What happened in that alleyway was a matter of intense dispute as
investigations got under way. In its 1986 report, the MOVE Commission
concluded that police gunfire stopped adults and children from
escaping. The commission cited testimony by Ramona and Birdie Africa
and by police and firefighters who said they heard automatic or
semiautomatic gunfire that evening. But two months later, a state
grand jury came to the opposite conclusion, noting that officers
testifying with immunity from prosecution denied there was firing.
The grand jury also noted that Birdie and others might have
misinterpreted the noise of the fire, breaking glass, and crackling
electrical wires for gunfire.

In the aftermath, Africa was charged with conspiracy, riot, and
multiple counts of simple and aggravated assault.

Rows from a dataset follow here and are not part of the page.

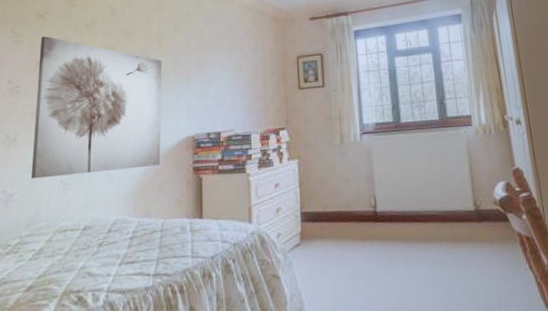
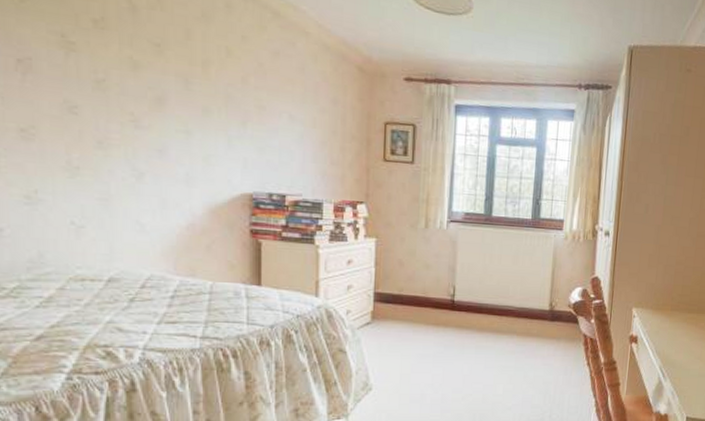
wall art: present [30,36,162,179] -> none [20,23,208,222]

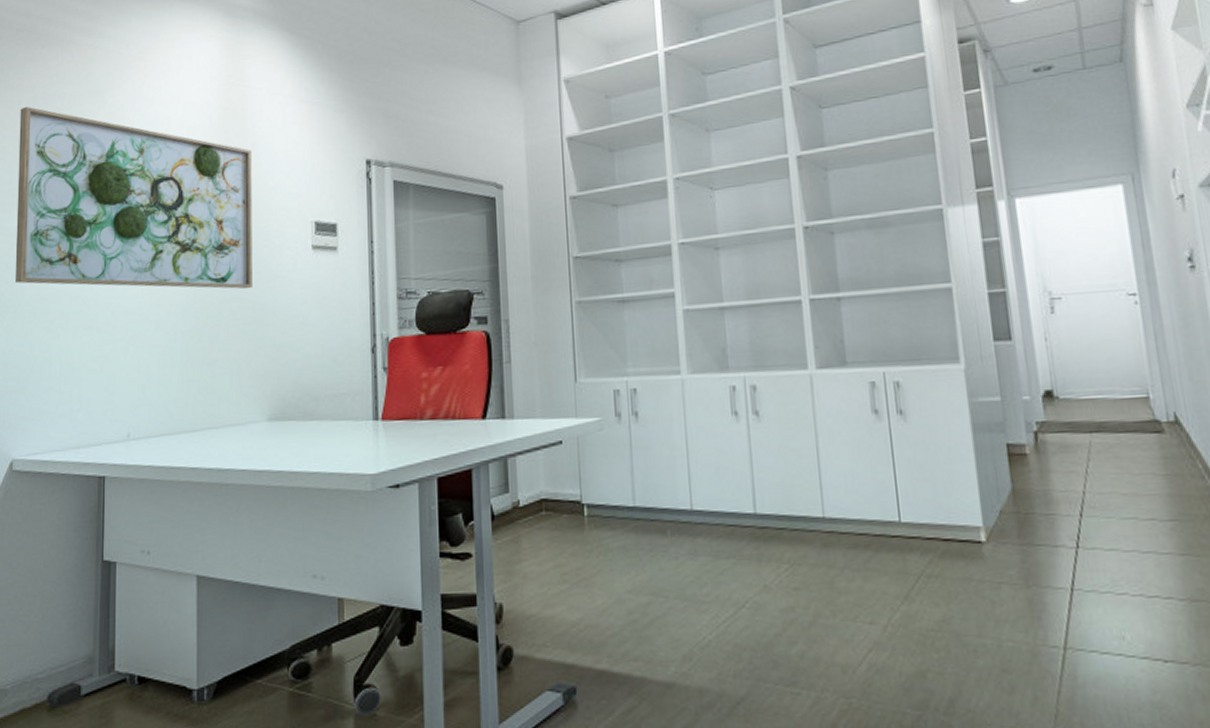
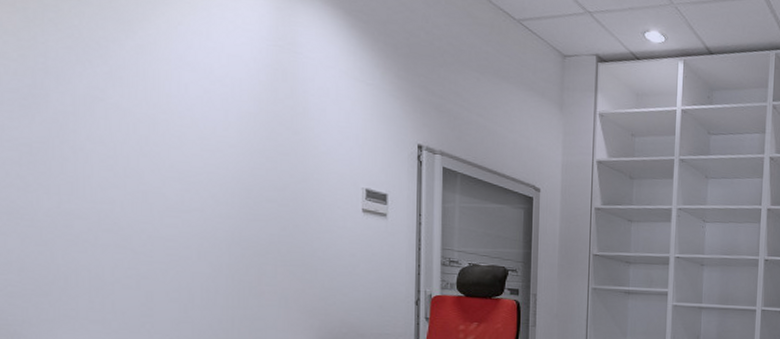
wall art: present [14,106,252,289] -> none [25,15,302,237]

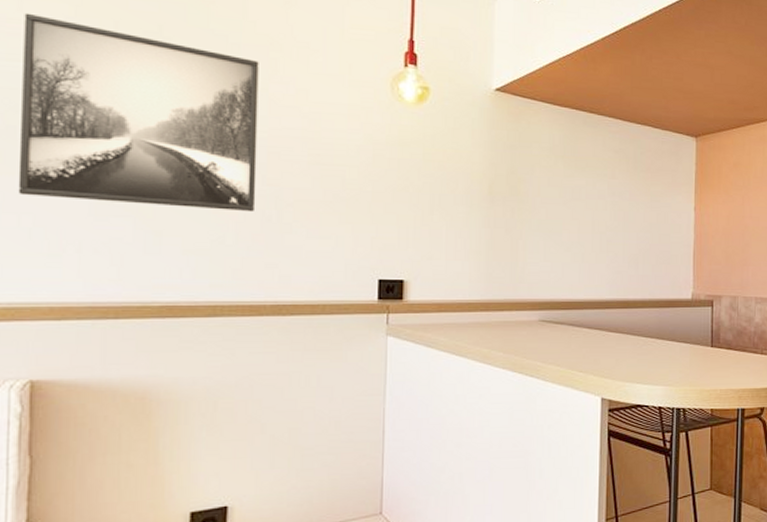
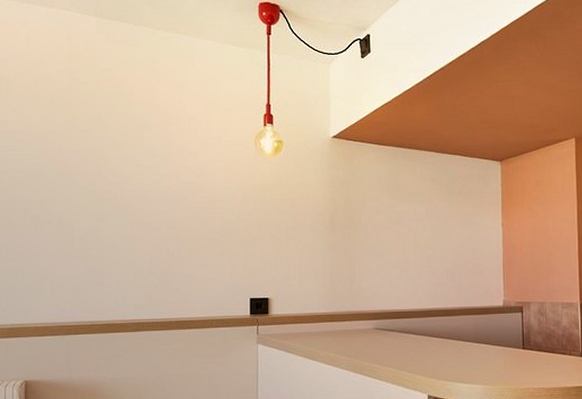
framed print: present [18,13,259,212] -> none [16,116,163,250]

She was convicted
by a jury and sentenced to 16 months to seven years in jail. She
served the full sentence rather than renounce MOVE.

"This was deliberate murder and yet to this day not one single
official has ever been held accountable for the murder of my family," she said.

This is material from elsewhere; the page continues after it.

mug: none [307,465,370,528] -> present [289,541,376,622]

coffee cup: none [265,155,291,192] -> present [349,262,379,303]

"What happened May 13 hurt us. We can be hurt but we won't be
stopped. We turn that hurt, that anger and bitterness into energy to
keep fighting. Any system that can do what it did May 13 is a system
that is showing you how vicious it is and [that] must be stopped. If
they can drop a bomb and burn babies alive and never be charged with
anything, why wouldn't they feel they can shoot people down and get
away with it?"

Since her release in 1992, Africa has advocated for the MOVE Nine and
for Mumia Abu-Jamal, convicted in the 1981 murder of Philadelphia
Police Officer Daniel Faulkner.

In 1996, she won a federal lawsuit against the city. With interest,
she collected $564,378 and paid no lawyers' fees. She lives with
other MOVE members at 45th and Kingsessing Streets and earns
speaker's fees lecturing on MOVE and Abu-Jamal. In February, for
instance, she spoke at the University of Oregon School of Law in Eugene.

Over the years, Africa, who will be 55 in June, has honed her
recollections and her point of view:

"The media would come around and John Africa would send me out. After
May 13, when I was the only adult survivor, it started clicking. Oh,
that's why I'm minister of communications. We can't see, but John
Africa could see. He knew what he was doing."